Türk Milliyetçilerinden Bir Yıldız Daha Kaydı Prof. Dr. Necmeddin Sefercioğlu Hakka Yürüdü
Prof Dr. Necmeddin Sefercioğlu 21 Haziran 1931 yılında Nevşehir’de bir memur ailesinin ikinci çocuğu olarak dünyaya gelir. Günümüzde Ergün, Gün, Amuca ve Sefercioğlu soyadlarını taşıyan Nevşehir’in geniş ve ileri gelen ailelerinden Sefercioğulları’na mensuptur. 1950 yılına kadar Ergün soyadını taşıyan aile 1950’de mahkeme yoluyla asıl sülâle adını kullanma yoluna gider. Babası Abdî-Bâhâ Sefercioğlu, hayatını değişik memuriyetlerde geçirmiş ve memuriyet hayatını Bayındırlık ve İskân Bakanlığı Teftiş Kurulu Şube Müdürü olarak tamamlamıştır. Abdî-Bâhâ Bey 20 Mart 1994 tarihinde Ankara’da vefat etmiştir.
Annesi Fatma Hanım da Nevşehirli olup buranın tanınmış ailelerinden Hacıçavuşoğulları’ndan Mehmet Çavuşoğlu’nun kızıdır. Sefercioğlu’nun ev hanımı olan annesi 21 Aralık 1994’de Ankara’da vefat etmiştir.

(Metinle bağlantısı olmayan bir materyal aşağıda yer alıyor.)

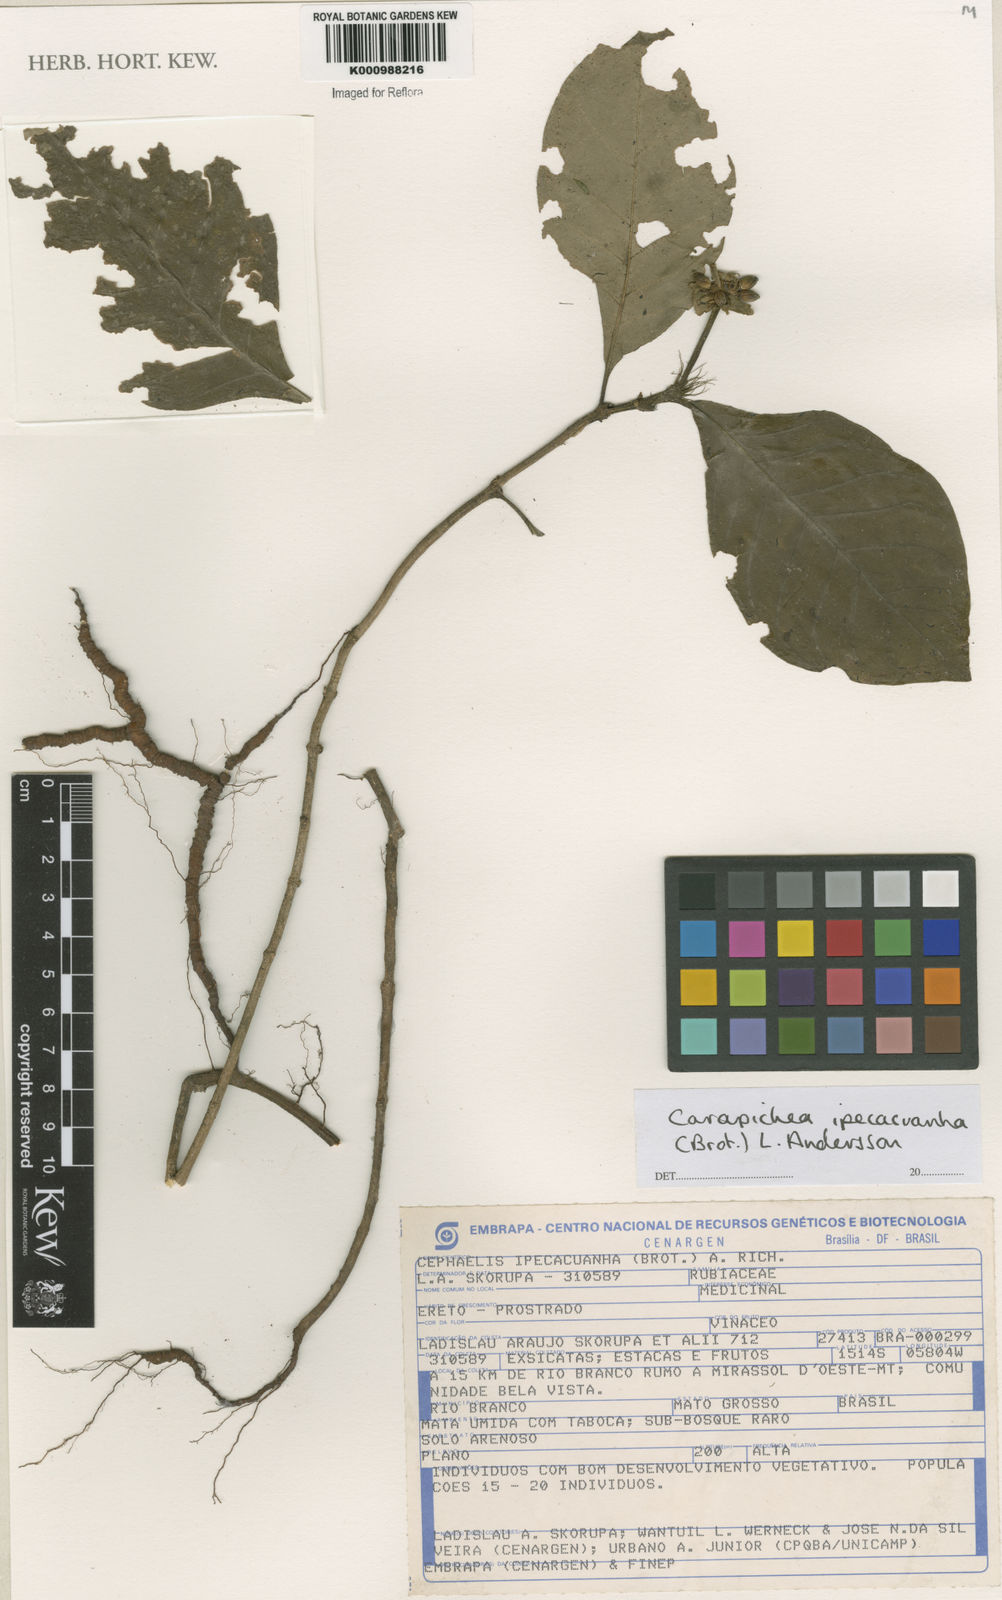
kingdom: Plantae
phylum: Tracheophyta
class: Magnoliopsida
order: Gentianales
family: Rubiaceae
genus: Carapichea
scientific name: Carapichea ipecacuanha
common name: Ipecac
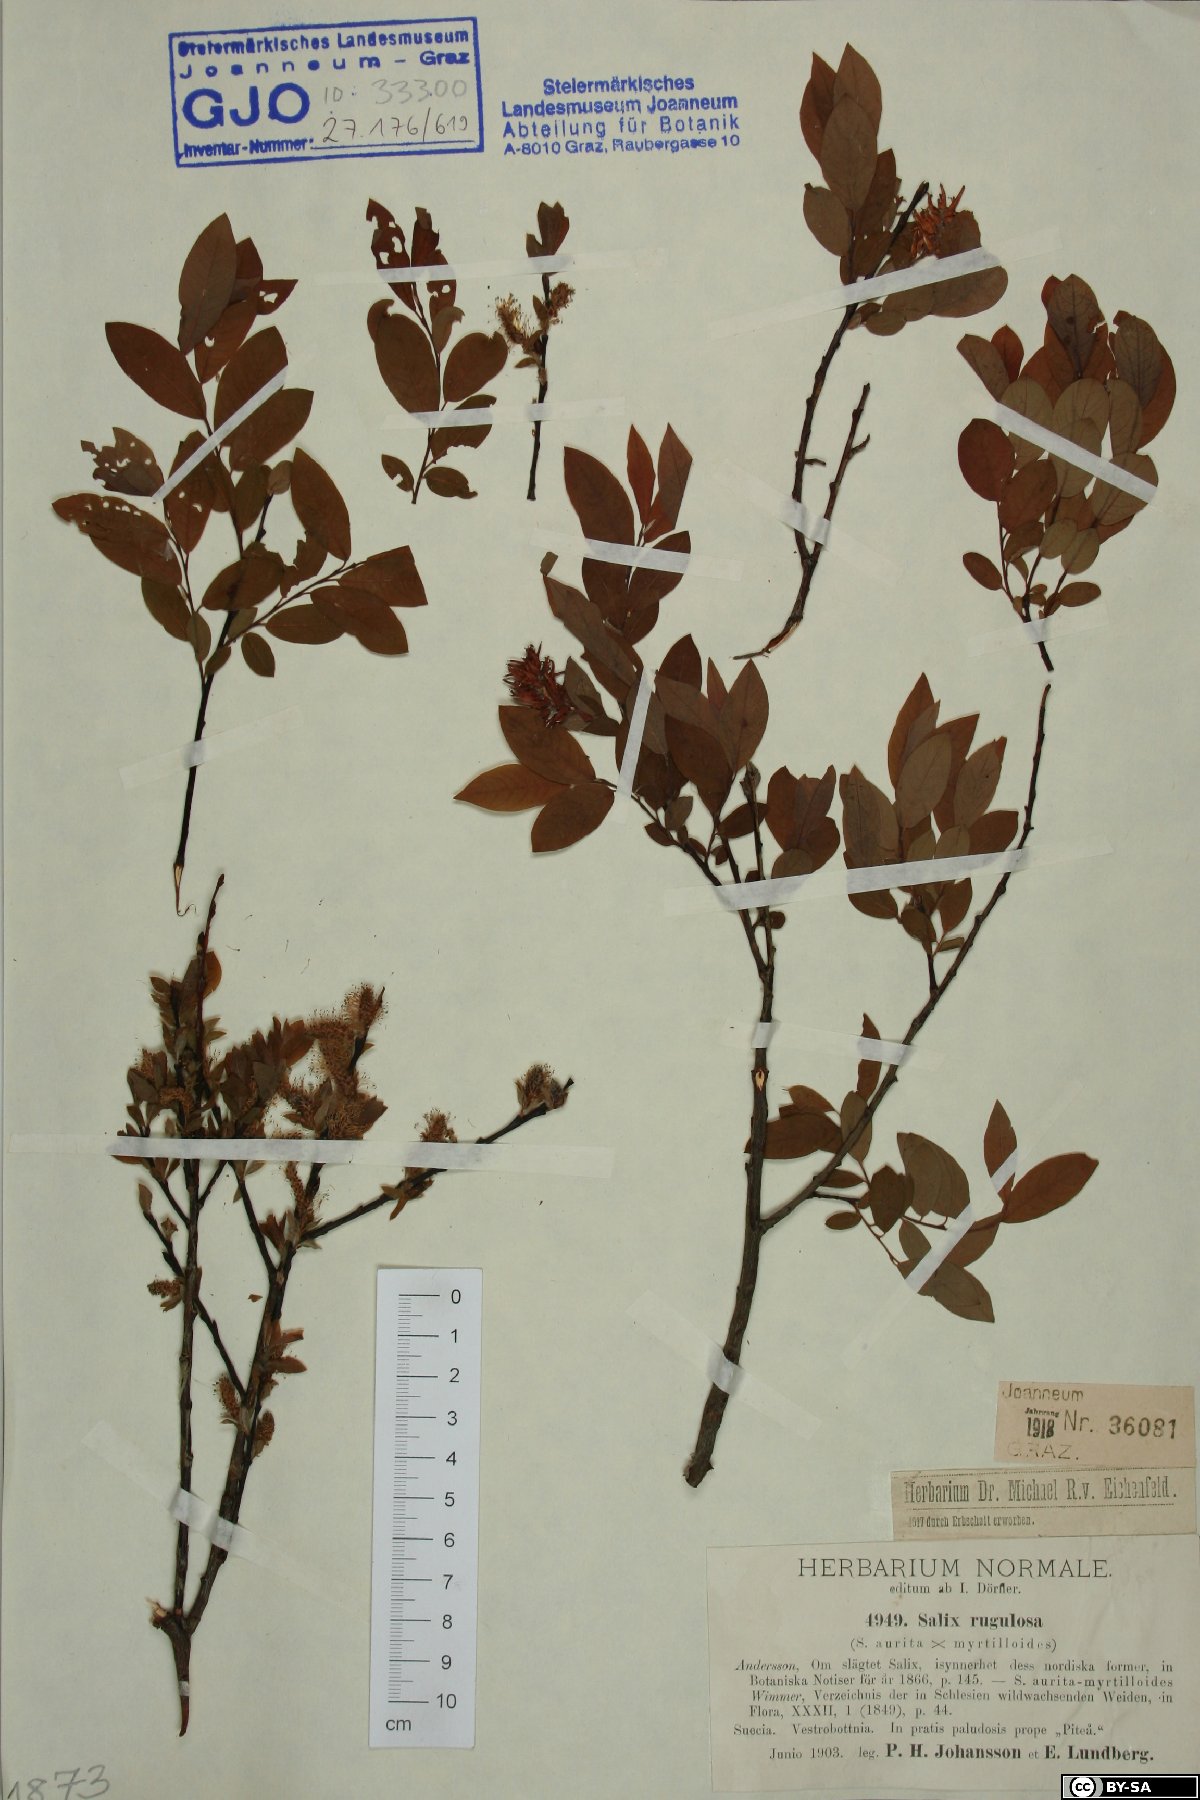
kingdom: Plantae
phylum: Tracheophyta
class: Magnoliopsida
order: Malpighiales
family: Salicaceae
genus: Salix
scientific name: Salix rugulosa
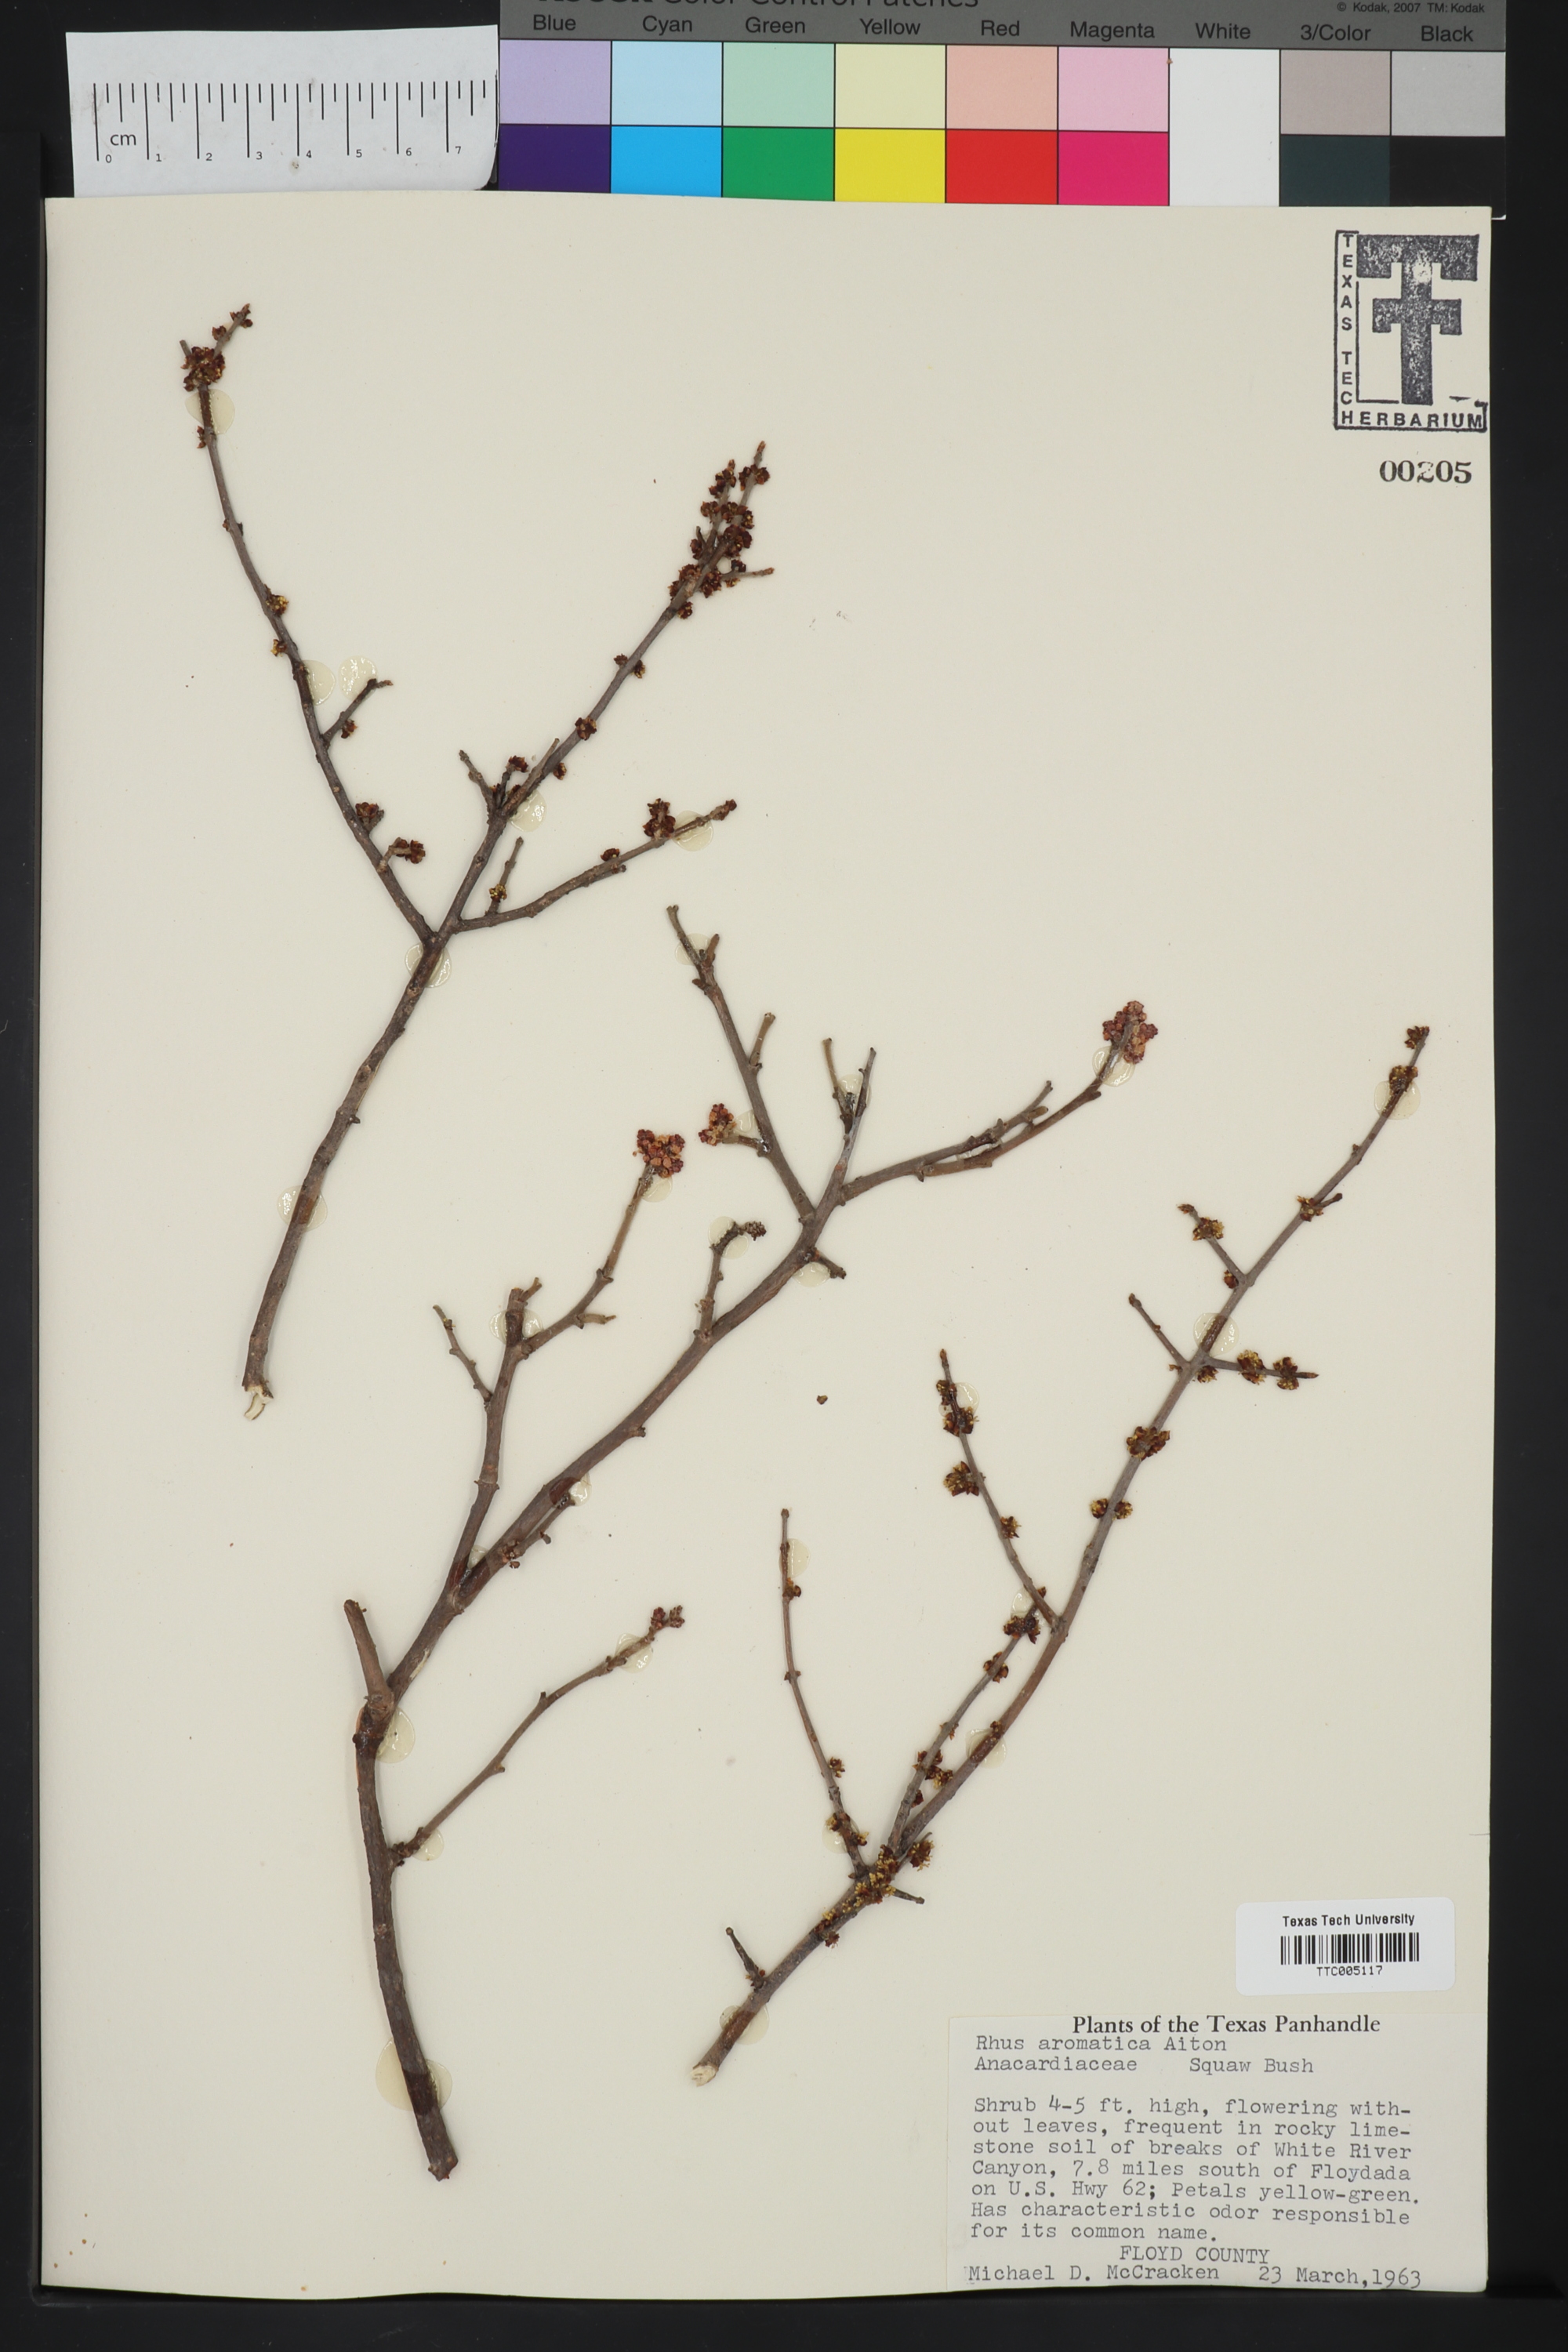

Sefercioğlu, lise öğrenciliği sırasında, aynı lisede öğretmen olan “bayrak şâiri” Ârif Nihat Asya’yı tanıdı. Ârif Nihat Asya, Sefercioğlu’nun sınıfına derse gelmediği için doğrudan hocası olmadı. Fakat Sefercioğlu lise ikide yatılı öğrenci olunca, adını sıkça duyduğu, hakkında anlatılanları dinlediği ve gıyabî bir yakınlık duyduğu, “okula pantolon paçaları mandalla tutturulmuş olarak bisikletle gelen, giyimine kuşamına pek dikkat etmeyen” kalender tavrı ve rind yaradılışı ile gerek kendisinin ve gerekse okulun diğer öğrencilerinin hayret dolu dikkatlerini celbeden efsane hocanın Demokrat gazetesinde “Ay” imzası ile yayınlanan çarpıcı nüktelerle dolu, iğneleyici, fıkra ve yazılarını ilgi ve hayranlıkla okuyan öğrenciler arasındadır.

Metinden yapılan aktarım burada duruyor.